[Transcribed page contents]
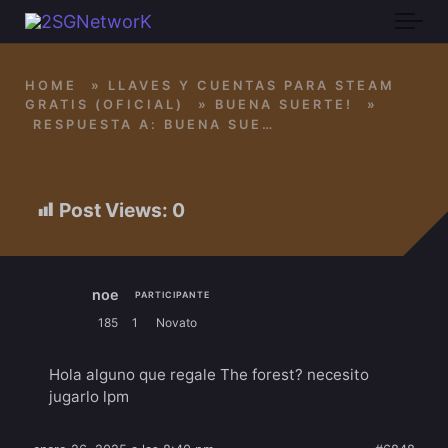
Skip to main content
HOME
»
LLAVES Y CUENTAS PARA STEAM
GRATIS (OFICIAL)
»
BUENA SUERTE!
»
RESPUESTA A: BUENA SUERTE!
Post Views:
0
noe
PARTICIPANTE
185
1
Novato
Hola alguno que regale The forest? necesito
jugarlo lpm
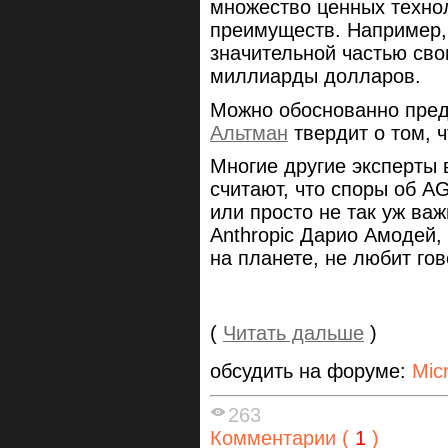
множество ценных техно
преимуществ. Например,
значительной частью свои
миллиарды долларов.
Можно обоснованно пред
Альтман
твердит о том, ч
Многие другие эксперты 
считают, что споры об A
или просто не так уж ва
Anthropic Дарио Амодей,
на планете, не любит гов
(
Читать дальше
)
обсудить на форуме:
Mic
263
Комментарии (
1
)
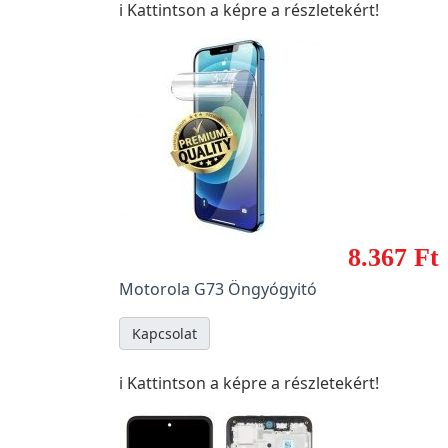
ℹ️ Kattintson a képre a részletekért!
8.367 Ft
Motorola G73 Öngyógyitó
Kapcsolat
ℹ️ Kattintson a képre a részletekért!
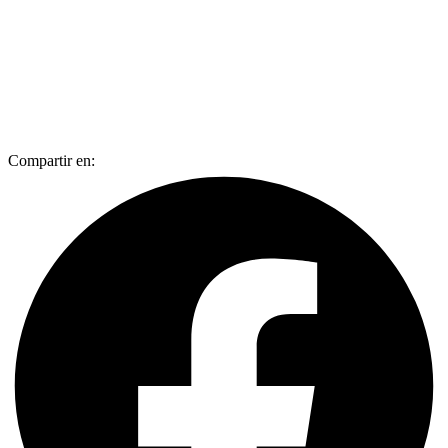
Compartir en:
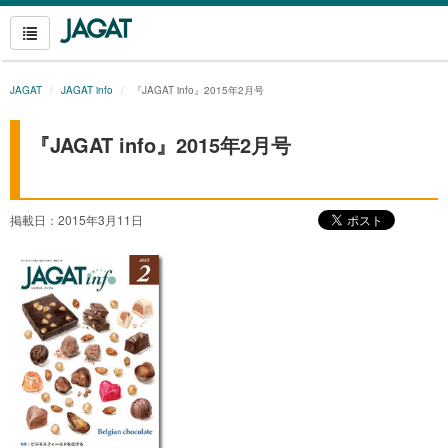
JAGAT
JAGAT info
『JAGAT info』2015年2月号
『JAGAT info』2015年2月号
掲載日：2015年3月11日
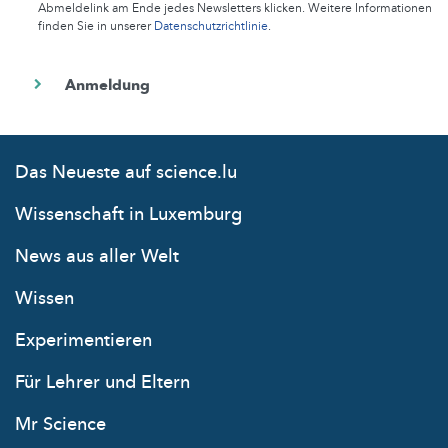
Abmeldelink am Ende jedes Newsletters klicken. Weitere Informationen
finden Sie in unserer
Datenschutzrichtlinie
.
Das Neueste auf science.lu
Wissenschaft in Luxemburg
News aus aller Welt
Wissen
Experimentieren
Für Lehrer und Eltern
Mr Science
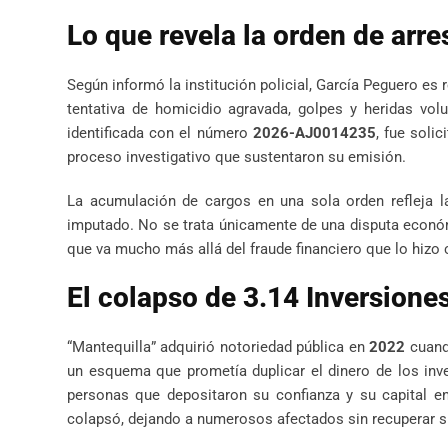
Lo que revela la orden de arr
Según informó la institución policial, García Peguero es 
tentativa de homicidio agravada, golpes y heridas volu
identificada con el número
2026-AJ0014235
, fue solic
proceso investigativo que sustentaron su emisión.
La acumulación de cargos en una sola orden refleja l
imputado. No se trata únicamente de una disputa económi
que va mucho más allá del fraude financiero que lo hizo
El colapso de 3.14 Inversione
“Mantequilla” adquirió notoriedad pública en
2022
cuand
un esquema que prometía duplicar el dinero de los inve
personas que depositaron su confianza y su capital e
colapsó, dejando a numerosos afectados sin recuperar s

| TASK BRIEF |
Each entry above should be printed again word for word, with any picture dropped.

| WRITTEN RESPONSE |
Skip to main content
HOME
»
LLAVES Y CUENTAS PARA STEAM
GRATIS (OFICIAL)
»
BUENA SUERTE!
»
RESPUESTA A: BUENA SUERTE!
Post Views:
0
noe
PARTICIPANTE
185
1
Novato
Hola alguno que regale The forest? necesito
jugarlo lpm
множество ценных техно
преимуществ. Например,
значительной частью свои
миллиарды долларов.
Можно обоснованно пред
Альтман
твердит о том, ч
Многие другие эксперты 
считают, что споры об A
или просто не так уж ва
Anthropic Дарио Амодей,
на планете, не любит гов
(
Читать дальше
)
обсудить на форуме:
Mic
263
Комментарии (
1
)
ℹ️ Kattintson a képre a részletekért!
8.367 Ft
Motorola G73 Öngyógyitó
Kapcsolat
ℹ️ Kattintson a képre a részletekért!
Compartir en:
JAGAT
JAGAT info
『JAGAT info』2015年2月号
『JAGAT info』2015年2月号
掲載日：2015年3月11日
Abmeldelink am Ende jedes Newsletters klicken. Weitere Informationen
finden Sie in unserer
Datenschutzrichtlinie
.
Das Neueste auf science.lu
Wissenschaft in Luxemburg
News aus aller Welt
Wissen
Experimentieren
Für Lehrer und Eltern
Mr Science
Lo que revela la orden de arr
Según informó la institución policial, García Peguero es 
tentativa de homicidio agravada, golpes y heridas volu
identificada con el número
2026-AJ0014235
, fue solic
proceso investigativo que sustentaron su emisión.
La acumulación de cargos en una sola orden refleja l
imputado. No se trata únicamente de una disputa económi
que va mucho más allá del fraude financiero que lo hizo
El colapso de 3.14 Inversione
“Mantequilla” adquirió notoriedad pública en
2022
cuand
un esquema que prometía duplicar el dinero de los inve
personas que depositaron su confianza y su capital e
colapsó, dejando a numerosos afectados sin recuperar s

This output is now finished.